What is being asked>
Restate exactly, and only, the lines spanning from the one with "#### **Google Gemini**" to the end of the records below.

[Collected data]
------------------------------------------------------------------------

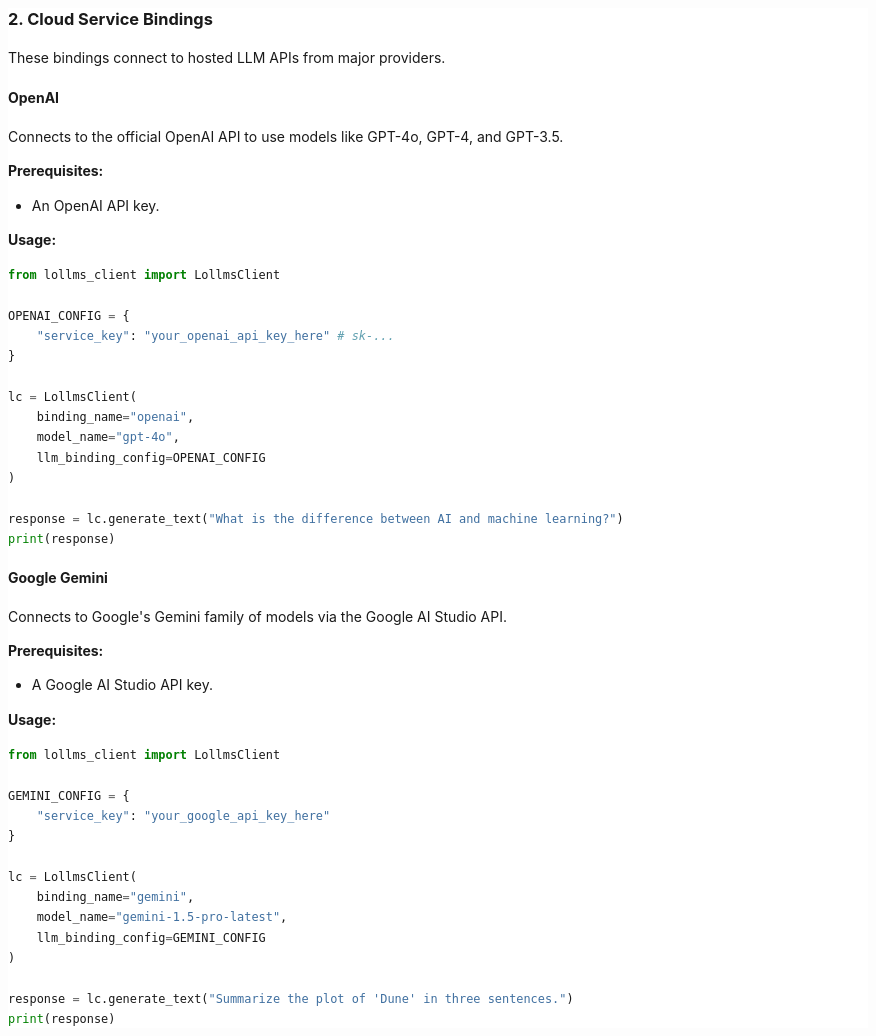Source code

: 
### 2. Cloud Service Bindings

These bindings connect to hosted LLM APIs from major providers.

#### **OpenAI**

Connects to the official OpenAI API to use models like GPT-4o, GPT-4, and GPT-3.5.

**Prerequisites:**
*   An OpenAI API key.

**Usage:**

```python
from lollms_client import LollmsClient

OPENAI_CONFIG = {
    "service_key": "your_openai_api_key_here" # sk-...
}

lc = LollmsClient(
    binding_name="openai",
    model_name="gpt-4o",
    llm_binding_config=OPENAI_CONFIG
)

response = lc.generate_text("What is the difference between AI and machine learning?")
print(response)
```

#### **Google Gemini**

Connects to Google's Gemini family of models via the Google AI Studio API.

**Prerequisites:**
*   A Google AI Studio API key.

**Usage:**

```python
from lollms_client import LollmsClient

GEMINI_CONFIG = {
    "service_key": "your_google_api_key_here"
}

lc = LollmsClient(
    binding_name="gemini",
    model_name="gemini-1.5-pro-latest",
    llm_binding_config=GEMINI_CONFIG
)

response = lc.generate_text("Summarize the plot of 'Dune' in three sentences.")
print(response)
```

------------------------------------------------------------------------

Answer space>
#### **Google Gemini**

Connects to Google's Gemini family of models via the Google AI Studio API.

**Prerequisites:**
*   A Google AI Studio API key.

**Usage:**

```python
from lollms_client import LollmsClient

GEMINI_CONFIG = {
    "service_key": "your_google_api_key_here"
}

lc = LollmsClient(
    binding_name="gemini",
    model_name="gemini-1.5-pro-latest",
    llm_binding_config=GEMINI_CONFIG
)

response = lc.generate_text("Summarize the plot of 'Dune' in three sentences.")
print(response)
```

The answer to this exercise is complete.